Adverse events were observed in animal reproduction studies. Daclizumab is a monoclonal antibody; monoclonal antibodies are known to cross the placenta, with increasing amounts during the second and third trimesters. Use of similar agents is not recommended for the treatment of multiple sclerosis in pregnant women (Coyle 2016, Pozzilli 2015).
• Discuss specific use of drug and side effects with patient as it relates to treatment. (HCAHPS: During this hospital stay, were you given any medicine that you had not taken before? Before giving you any new medicine, how often did hospital staff tell you what the medicine was for? How often did hospital staff describe possible side effects in a way you could understand?)

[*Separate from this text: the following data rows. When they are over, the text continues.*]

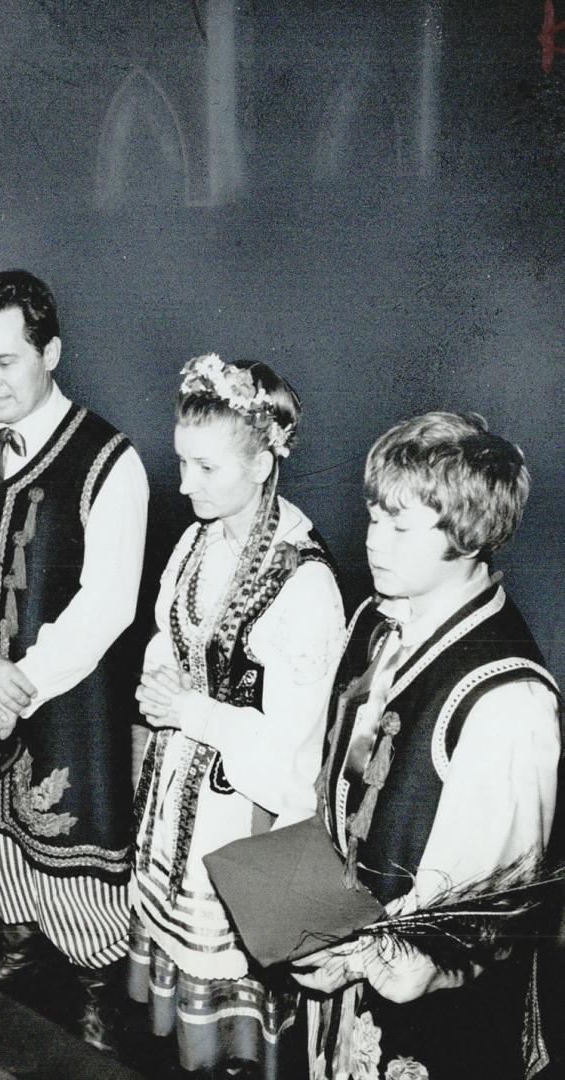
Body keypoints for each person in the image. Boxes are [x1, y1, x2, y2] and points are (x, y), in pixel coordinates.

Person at [0, 269, 149, 1050]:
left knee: (73, 837)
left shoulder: (108, 460)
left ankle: (95, 977)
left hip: (66, 702)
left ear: (51, 350)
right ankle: (21, 943)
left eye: (6, 361)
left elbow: (107, 604)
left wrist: (18, 686)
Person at [293, 412, 560, 1080]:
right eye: (373, 515)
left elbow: (490, 902)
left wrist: (370, 955)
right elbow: (340, 785)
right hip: (344, 954)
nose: (373, 541)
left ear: (469, 538)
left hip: (431, 1018)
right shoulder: (377, 624)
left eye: (399, 526)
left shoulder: (507, 701)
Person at [129, 355, 346, 1078]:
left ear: (262, 465)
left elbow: (296, 748)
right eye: (181, 463)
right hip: (176, 795)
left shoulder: (304, 581)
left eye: (205, 468)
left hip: (241, 812)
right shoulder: (197, 538)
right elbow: (172, 630)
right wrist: (160, 677)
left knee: (237, 976)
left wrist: (192, 710)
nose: (184, 484)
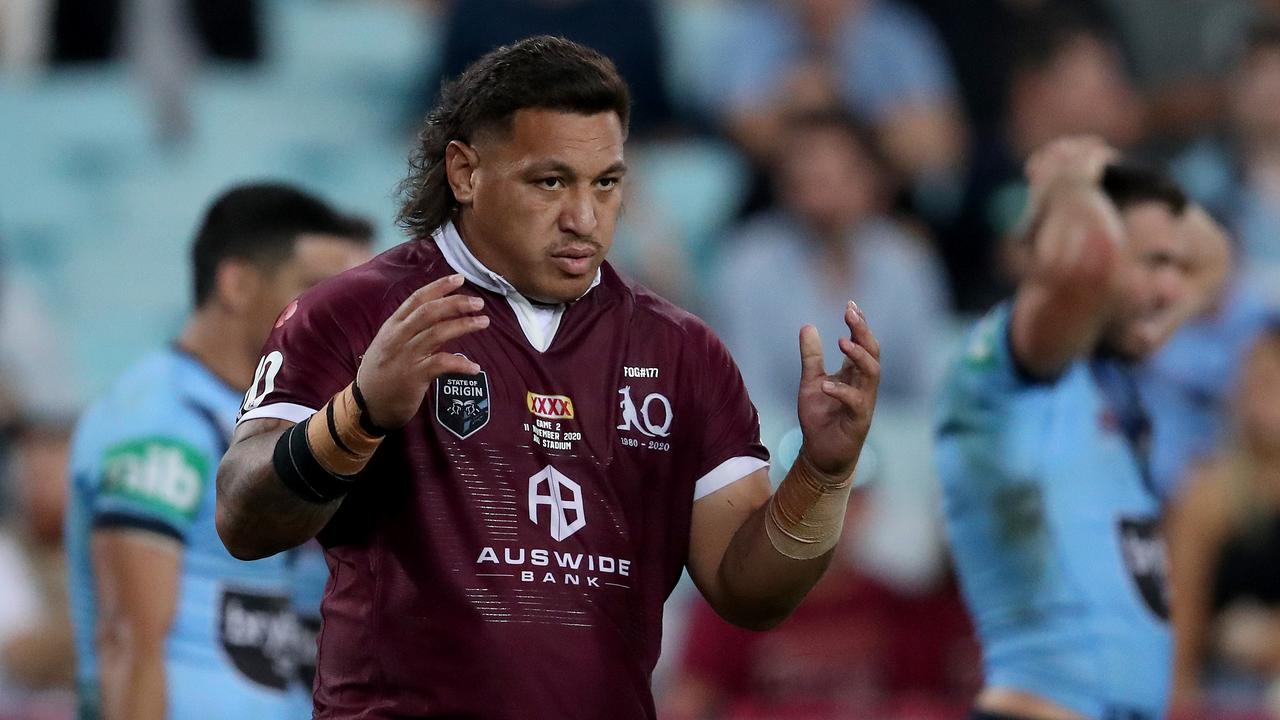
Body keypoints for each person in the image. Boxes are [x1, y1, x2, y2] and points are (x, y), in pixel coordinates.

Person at [215, 36, 881, 720]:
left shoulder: (683, 352)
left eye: (607, 183)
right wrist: (358, 417)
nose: (584, 219)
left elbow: (750, 594)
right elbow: (243, 517)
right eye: (551, 181)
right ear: (466, 172)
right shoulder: (354, 313)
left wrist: (823, 476)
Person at [935, 136, 1231, 720]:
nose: (1169, 290)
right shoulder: (1002, 369)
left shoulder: (1108, 375)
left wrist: (1121, 177)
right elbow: (1085, 268)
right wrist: (1072, 181)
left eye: (1170, 265)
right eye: (1148, 264)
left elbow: (1215, 258)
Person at [65, 183, 374, 720]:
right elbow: (127, 641)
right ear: (237, 284)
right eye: (314, 291)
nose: (335, 315)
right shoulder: (156, 420)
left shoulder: (283, 421)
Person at [1167, 321, 1280, 712]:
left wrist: (1263, 638)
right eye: (1258, 380)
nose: (1265, 395)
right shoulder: (1207, 494)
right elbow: (1182, 629)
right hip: (1228, 696)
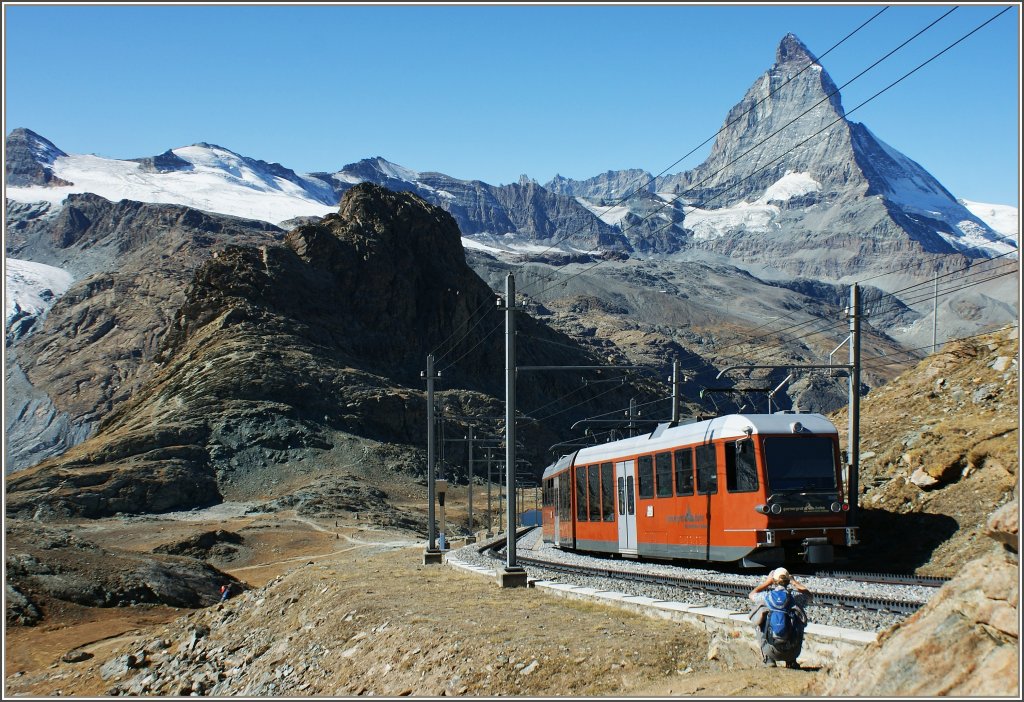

• Patient may experience pharyngitis, rhinitis, signs of common cold, or flu-like symptoms. Have patient report immediately to prescriber signs of liver problems (dark urine, fatigue, lack of appetite, nausea, abdominal pain, light-colored stools, vomiting, or jaundice), skin reaction, skin irritation, swollen glands, bloody stools, severe diarrhea, abdominal pain, signs of infection, or signs of depression (suicidal ideation, anxiety, emotional instability, or confusion) (HCAHPS).
• Educate patient about signs of a significant reaction (eg, wheezing; chest tightness; fever; itching; bad cough; blue skin color; seizures; or swelling of face, lips, tongue, or throat). Note: This is not a comprehensive list of all side effects. Patient should consult prescriber for additional questions.
Intended Use and Disclaimer: Should not be printed and given to patients. This information is intended to serve as a concise initial reference for health care professionals to use when discussing medications with a patient. You must ultimately rely on your own discretion, experience, and judgment in diagnosing, treating, and advising patients.